Il repartit et Nicole le suivit sur une quinzaine de mètres. Ils atteignirent une salle où trônait une grande citerne alimentée en eau fraîche par un tuyau qui saillait de la paroi. Nicole prit son spectromètre de masse et testa le liquide. C’était virtuellement du H 2O à l’état pur, sans élément chimique présent à plus de un pour un million. Soucieuse de respecter les bonnes manières, elle plaça ses mains en coupe et but l’eau qui tombait. Elle la trouva délicieuse.
Puis elle reprit l’exploration de ce tunnel et son guide devint frénétique. Il sautilla sur place en jacassant tant qu’elle n’eut pas fait demi-tour en direction du puits. Lorsqu’elle reprit sa descente, elle remarqua que la clarté ambiante avait considérablement décru. Elle leva les yeux et découvrit que la trappe de l’esplanade s’était refermée. Il ne me reste qu’à espérer qu’il n’a pas l’intention de me garder ici jusqu’à la fin des temps.
Vingt mètres plus bas, deux autres tunnels traversaient le passage vertical. À ce niveau, l’être de velours la précéda dans un de ces boyaux horizontaux vers une vaste pièce circulaire au plafond élevé. Il se servit de sa torche pour allumer des lanternes murales puis disparut. Il était absent depuis près d’une heure et Nicole attendait toujours son retour en puisant dans ses réserves de patience et en parcourant du regard cette salle nue qui ressemblait à une grotte.

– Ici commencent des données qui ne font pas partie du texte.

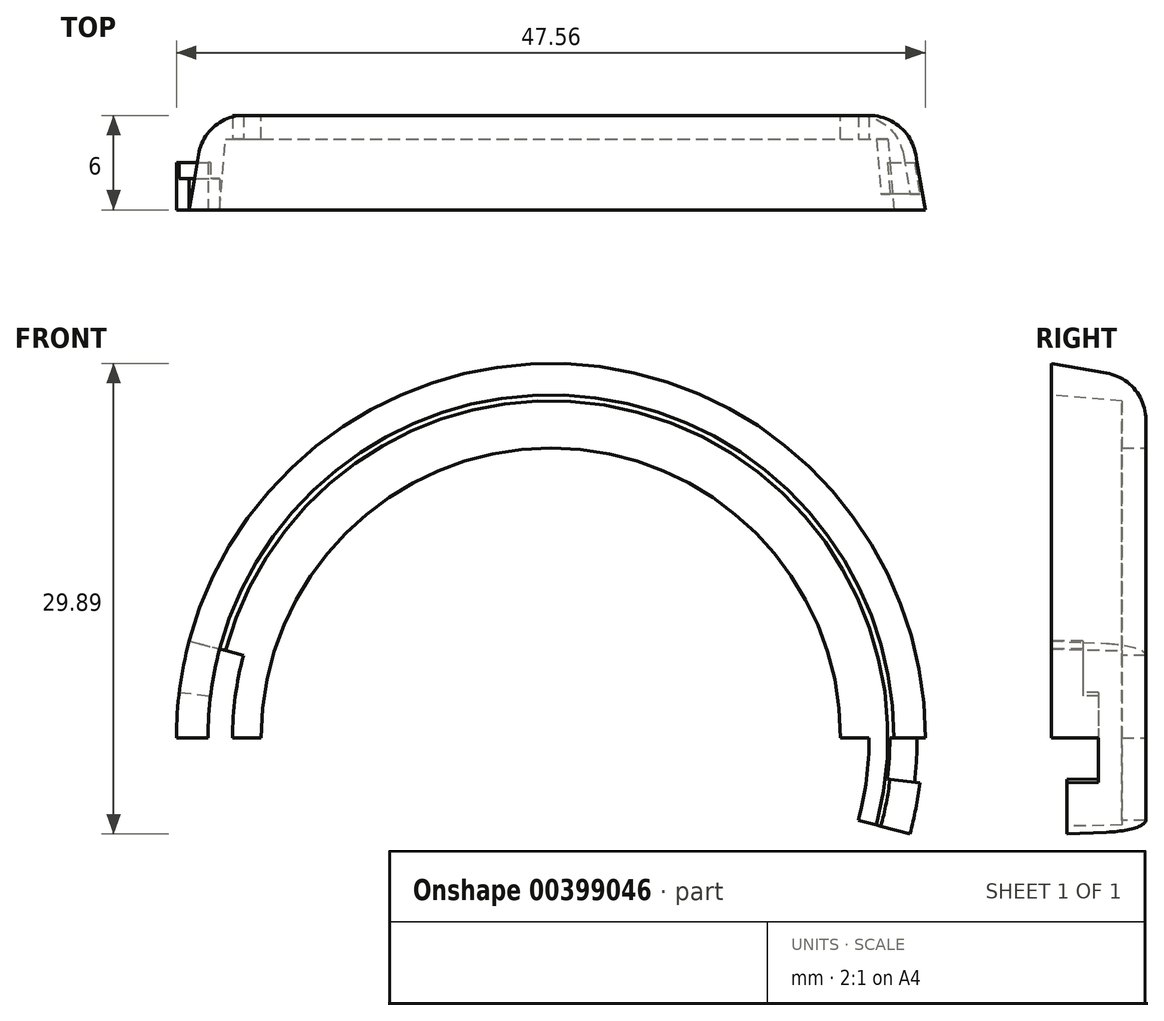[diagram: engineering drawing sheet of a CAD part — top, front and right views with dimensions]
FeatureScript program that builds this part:
annotation { "Feature Type Name" : "Feature", "Feature Type Description" : "" }
export const myFeature = defineFeature(function(context is Context, id is Id, definition is map)
    precondition{}
    {
        {
            var Q0;
            Q0=qCreatedBy(makeId("Top.planeOp"),FACE);
            var sketch = newSketch(context, id + "F0", { "sketchPlane" : qUnion([Q0])});
            skLineSegment(sketch, "E0", {"start": v(0, 0) * mm, "end": v(0, -13.08) * mm, "construction": true});
            skLineSegment(sketch, "E1", {"start": v(18.4, 6) * mm, "end": v(18.4, 4.5) * mm});
            skLineSegment(sketch, "E2", {"start": v(18.4, 6) * mm, "end": v(22.74, 6) * mm});
            skLineSegment(sketch, "E3", {"start": v(22.74, 6) * mm, "end": v(23.78, 0) * mm});
            skLineSegment(sketch, "E4", {"start": v(23.78, 0) * mm, "end": v(21.78, 0) * mm});
            skLineSegment(sketch, "E5", {"start": v(21.78, 0) * mm, "end": v(21.4, 4.5) * mm});
            skLineSegment(sketch, "E6", {"start": v(21.4, 4.5) * mm, "end": v(18.4, 4.5) * mm});
            skSolve(sketch);
        }
        {
            var Q0;
            Q0 = qSketchRegion(id + "F0", true);
            var Q1;
            Q1=sQuery(id+"F0.wireOp",EDGE,"E0");
            revolve(context, id + "F1", {"entities" : qUnion([Q0]), "axis" : qUnion([Q1]), "revolveType" : RevolveType.FULL});
        }
        {
            var Q0;
            Q0=makeQuery(id+"F1.opRevolve","SWEPT_EDGE",EDGE,{"disambiguationData":[OSD([sQuery(id+"F0.wireOp",EDGE,"E2"),sQuery(id+"F0.wireOp",EDGE,"E3")])]});
            fillet(context, id + "F2", {"entities" : qUnion([Q0]), "radius" : 3 * mm, "tangentPropagation" : true, "allowEdgeOverflow" : false});
        }
        {
            var Q0;
            Q0=qCreatedBy(makeId("Front.planeOp"),FACE);
            var sketch = newSketch(context, id + "F3", { "sketchPlane" : qUnion([Q0])});
            skLineSegment(sketch, "E7", {"start": v(-26.64, 7.14) * mm, "end": v(-19.53, 5.23) * mm});
            skLineSegment(sketch, "E8", {"start": v(-20.21, 0) * mm, "end": v(0, 0) * mm});
            skLineSegment(sketch, "E9", {"start": v(0, 0) * mm, "end": v(20.21, 0) * mm});
            skLineSegment(sketch, "E10", {"start": v(19.53, -5.23) * mm, "end": v(26.77, -7.17) * mm});
            skLineSegment(sketch, "E11", {"start": v(-26.64, 7.14) * mm, "end": v(-26.64, -27.7) * mm});
            skLineSegment(sketch, "E12", {"start": v(-26.64, -27.7) * mm, "end": v(26.77, -27.7) * mm});
            skLineSegment(sketch, "E13", {"start": v(26.77, -27.7) * mm, "end": v(26.77, -7.17) * mm});
            skLineSegment(sketch, "E14", {"start": v(-19.53, 5.23) * mm, "end": v(0, 0) * mm, "construction": true});
            skArc(sketch, "E15", {"start": v(-19.53, 5.23) * mm, "mid": v(-20.04, 2.64) * mm, "end": v(-20.21, 0) * mm});
            skLineSegment(sketch, "E16", {"start": v(0, 0) * mm, "end": v(19.53, -5.23) * mm, "construction": true});
            skArc(sketch, "E17", {"start": v(19.53, -5.23) * mm, "mid": v(20.04, -2.64) * mm, "end": v(20.21, 0) * mm});
            skSolve(sketch);
        }
        {
            var Q0;
            Q0 = qSketchRegion(id + "F3", true);
            extrude(context, id + "F4", {"entities" : qUnion([Q0]), "operationType" : NewBodyOperationType.REMOVE, "oppositeDirection" : true, "depth" : 25 * mm});
        }
        {
            var Q0;
            Q0=makeQuery(id+"F1.opRevolve","SWEPT_FACE",FACE,{"disambiguationData":[OSD([sQuery(id+"F0.wireOp",EDGE,"E4")])]});
            var sketch = newSketch(context, id + "F5", { "sketchPlane" : qUnion([Q0])});
            skLineSegment(sketch, "E18", {"start": v(0, 0) * mm, "end": v(23.8, 0) * mm});
            skLineSegment(sketch, "E19", {"start": v(0, 0) * mm, "end": v(24.13, -2.96) * mm});
            skLineSegment(sketch, "E20", {"start": v(24.13, -2.96) * mm, "end": v(23.8, 0) * mm});
            skSolve(sketch);
        }
        {
            var Q0;
            Q0 = qSketchRegion(id + "F5", true);
            extrude(context, id + "F6", {"entities" : qUnion([Q0]), "operationType" : NewBodyOperationType.REMOVE, "oppositeDirection" : true, "depth" : 3 * mm});
        }
        {
            var Q0;
            Q0=makeQuery(id+"F6.boolean.opBoolean","SPLIT",FACE,{"disambiguationData":[TD([makeQuery(id+"F4.boolean.opBoolean","COPY",FACE,{"derivedFrom":makeQuery(id+"F4.opExtrude","SWEPT_FACE",FACE,{"disambiguationData":[OSD([sQuery(id+"F3.wireOp",EDGE,"E10")])]})})])],"derivedFrom":makeQuery(id+"F1.opRevolve","SWEPT_FACE",FACE,{"disambiguationData":[OSD([sQuery(id+"F0.wireOp",EDGE,"E4")])]})});
            var sketch = newSketch(context, id + "F7", { "sketchPlane" : qUnion([Q0])});
            skLineSegment(sketch, "E21", {"start": v(18.03, -5.95) * mm, "end": v(23.6, -7.73) * mm});
            skLineSegment(sketch, "E22", {"start": v(23.6, -7.73) * mm, "end": v(24.28, -2.47) * mm});
            skLineSegment(sketch, "E23", {"start": v(24.28, -2.47) * mm, "end": v(18.75, -1.71) * mm});
            skLineSegment(sketch, "E24", {"start": v(18.75, -1.71) * mm, "end": v(18.03, -5.95) * mm});
            skSolve(sketch);
        }
        {
            var Q0;
            Q0 = qSketchRegion(id + "F7", true);
            extrude(context, id + "F8", {"entities" : qUnion([Q0]), "operationType" : NewBodyOperationType.REMOVE, "oppositeDirection" : true, "depth" : 1 * mm});
        }
        {
            var Q0;
            Q0=makeQuery(id+"F6.boolean.opBoolean","SPLIT",FACE,{"disambiguationData":[TD([makeQuery(id+"F4.boolean.opBoolean","COPY",FACE,{"derivedFrom":makeQuery(id+"F4.opExtrude","SWEPT_FACE",FACE,{"disambiguationData":[OSD([sQuery(id+"F3.wireOp",EDGE,"E7")])]})})])],"derivedFrom":makeQuery(id+"F1.opRevolve","SWEPT_FACE",FACE,{"disambiguationData":[OSD([sQuery(id+"F0.wireOp",EDGE,"E4")])]})});
            var sketch = newSketch(context, id + "F9", { "sketchPlane" : qUnion([Q0])});
            skArc(sketch, "E25", {"start": v(-22.97, 6.15) * mm, "mid": v(-23.58, 3.1) * mm, "end": v(-23.78, 0) * mm});
            skArc(sketch, "E26", {"start": v(-21.04, 5.64) * mm, "mid": v(-21.6, 2.84) * mm, "end": v(-21.78, 0) * mm});
            skLineSegment(sketch, "E27", {"start": v(-23.78, 0) * mm, "end": v(-21.78, 0) * mm});
            skLineSegment(sketch, "E28", {"start": v(-21.04, 5.64) * mm, "end": v(-22.97, 6.15) * mm});
            skSolve(sketch);
        }
        {
            var Q0;
            Q0 = qSketchRegion(id + "F9", true);
            extrude(context, id + "F10", {"entities" : qUnion([Q0]), "operationType" : NewBodyOperationType.ADD, "oppositeDirection" : true, "depth" : 2 * mm});
        }
        {
            var Q0;
            Q0=makeQuery(id+"F10.opExtrude","CAP_FACE",FACE,{"disambiguationData":[OSD([sQuery(id+"F9.wireOp",EDGE,"E25"),sQuery(id+"F9.wireOp",EDGE,"E26"),sQuery(id+"F9.wireOp",EDGE,"E27"),sQuery(id+"F9.wireOp",EDGE,"E28")])],"isStart":false});
            var sketch = newSketch(context, id + "F11", { "sketchPlane" : qUnion([Q0])});
            skArc(sketch, "E29", {"start": v(23.78, 0) * mm, "mid": v(23.74, 1.45) * mm, "end": v(23.6, 2.9) * mm});
            skArc(sketch, "E30", {"start": v(21.78, 0) * mm, "mid": v(21.74, 1.33) * mm, "end": v(21.62, 2.65) * mm});
            skLineSegment(sketch, "E31", {"start": v(21.78, 0) * mm, "end": v(23.78, 0) * mm});
            skLineSegment(sketch, "E32", {"start": v(23.6, 2.9) * mm, "end": v(21.62, 2.65) * mm});
            skLineSegment(sketch, "E33", {"start": v(21.62, 2.65) * mm, "end": v(0, 0) * mm, "construction": true});
            skLineSegment(sketch, "E34", {"start": v(21.78, 0) * mm, "end": v(0, 0) * mm, "construction": true});
            skSolve(sketch);
        }
        {
            var Q0;
            Q0 = qSketchRegion(id + "F11", true);
            extrude(context, id + "F12", {"entities" : qUnion([Q0]), "operationType" : NewBodyOperationType.ADD, "depth" : 1 * mm});
        }
    });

Finalement, elle chercha par quel moyen elle pourrait informer ses hôtes de son intention de prendre congé.
Quand son ami velouté revint, il était accompagné par quatre de ses congénères. Elle les entendit jacasser et battre des ailes dans le passage avant de les voir. Son compagnon (elle supposait qu’ils formaient un couple dont la nature exacte restait à déterminer) et deux autres aviens de type linoléum entrèrent les premiers. Ils se posèrent puis approchèrent d’elle d’une démarche disgracieuse pour la regarder de plus près. Lorsqu’ils se furent assis du côté opposé de la pièce, une autre créature au corps de velours, celle-ci brune et non noire, arriva en tenant une pastèque-manne dans ses serres.
Elle déposa le fruit devant Nicole. Tous la fixèrent, dans l’expectative. Elle utilisa son scalpel pour en découper une tranche puis le leva à sa bouche afin de boire un peu du liquide verdâtre qu’il contenait. Ensuite, elle porta ce qui restait à ses hôtes.
Ils poussèrent de petits cris d’admiration en découvrant la netteté de l’entaille, alors qu’ils se passaient la pastèque.
Nicole les regarda manger. Ils partagèrent le fruit en parts égales. Les deux créatures veloutées se servaient de leurs griffes avec habileté et se nourrissaient proprement, sans faire de gaspillage. Leurs congénères de taille plus importante étaient maladroits et leur façon de s’alimenter était presque animale. Comme Nicole, ils laissèrent de côté la partie la plus coriace.